# Task prompt:
Write the next part of the text on detecting outliers in numerical features, picking up from the point where it stops.

**** Text for analysis

Detect outliers in numerical features.

In [None]:
# Function to detect outliers using IQR method
def detect_outliers_iqr(data, column):
    Q1 = data[column].quantile(0.25)
    Q3 = data[column].quantile(0.75)
    IQR = Q3 - Q1
    lower_bound = Q1 - 1.5 * IQR
    upper_bound = Q3 + 1.5 * IQR
    
    outliers = data[(data[column] < lower_bound) | (data[column] > upper_bound)]
    return outliers, lower_bound, upper_bound

# Detect outliers in numerical columns
for col in numerical_cols:
    outliers, lower_bound, upper_bound = detect_outliers_iqr(data, col)
    
    print(f"\nOutliers in {col}:")
    print(f"Number of outliers: {len(outliers)}")
    print(f"Lower bound: {lower_bound:.2f}")
    print(f"Upper bound: {upper_bound:.2f}")
    
    if len(outliers) > 0:
        plt.figure(figsize=(10, 6))
        
        # Create boxplot
        sns.boxplot(x=data[col], palette='viridis')

********
**** Dataset extract

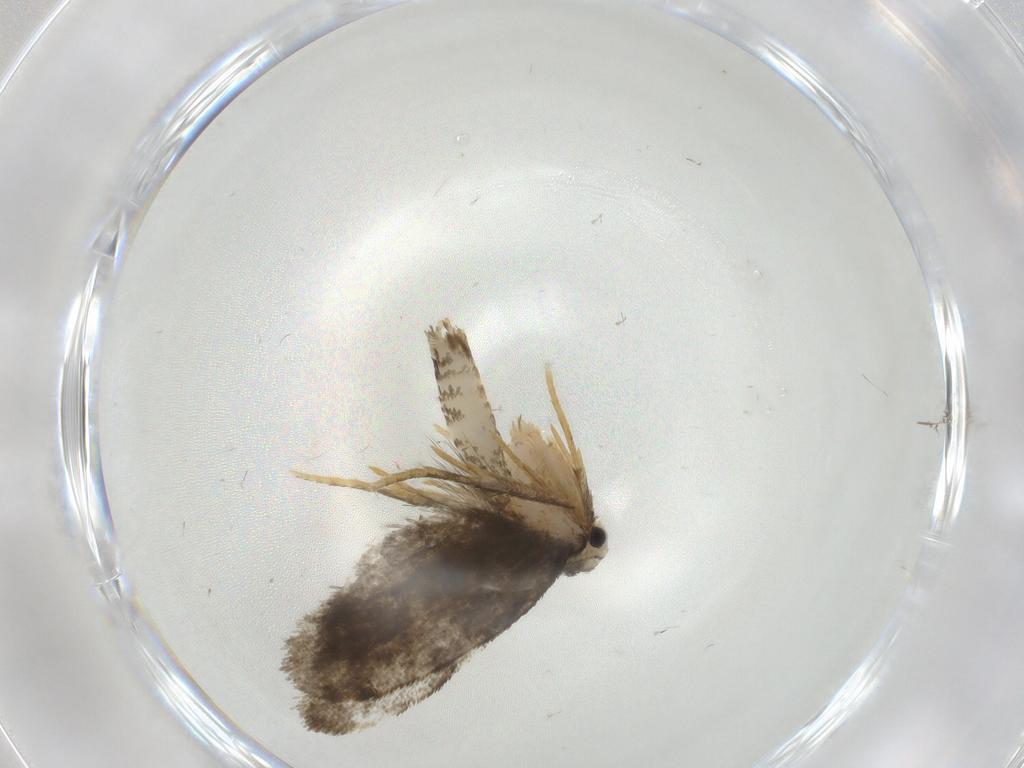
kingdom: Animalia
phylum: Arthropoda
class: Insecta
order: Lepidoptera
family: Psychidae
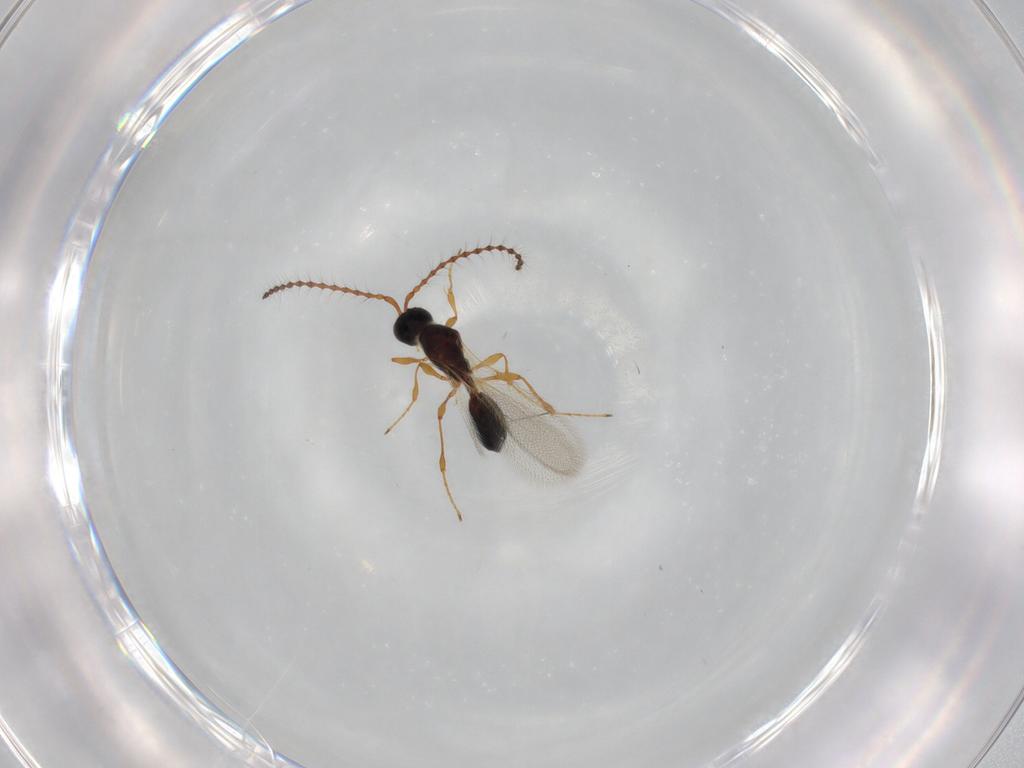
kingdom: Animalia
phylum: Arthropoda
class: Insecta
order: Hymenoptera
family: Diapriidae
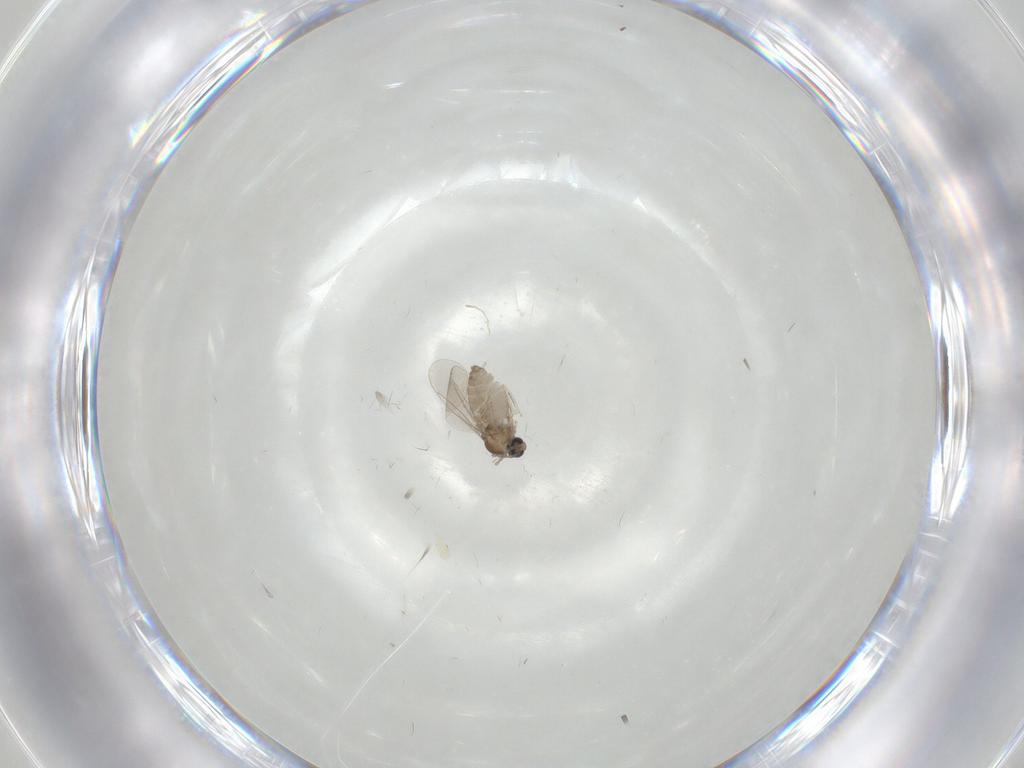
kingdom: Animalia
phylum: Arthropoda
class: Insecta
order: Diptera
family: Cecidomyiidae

********
**** Dataset extract

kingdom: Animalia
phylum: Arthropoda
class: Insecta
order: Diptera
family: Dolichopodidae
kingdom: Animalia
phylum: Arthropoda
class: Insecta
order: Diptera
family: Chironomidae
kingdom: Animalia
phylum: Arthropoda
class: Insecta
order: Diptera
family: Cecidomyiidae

********

# Answer to this task:
        # Add vertical lines for bounds
        plt.axvline(x=lower_bound, color='r', linestyle='--', label=f'Lower Bound: {lower_bound:.2f}')
        plt.axvline(x=upper_bound, color='r', linestyle='--', label=f'Upper Bound: {upper_bound:.2f}')
        
        # Set labels
        plt.title(f'Boxplot of {col} with Outlier Bounds')
        plt.xlabel(col)
        plt.legend()
        
        plt.tight_layout()
        plt.show()

## Conclusion

Summarize the findings from the exploratory data analysis.

In [None]:
# Print summary statistics
print("Dataset Summary:")
print(f"Number of samples: {len(data)}")
print(f"Number of features: {len(data.columns) - 1}")
print(f"Target variable: Ischemic Heart Disease (IHD) Status")
print(f"Target distribution: {dict(target_counts)}")
print(f"Missing values: {total_missing}")

# Print key findings
print("\nKey Findings:")
print("1. [Add your findings here]")
print("2. [Add your findings here]")
print("3. [Add your findings here]")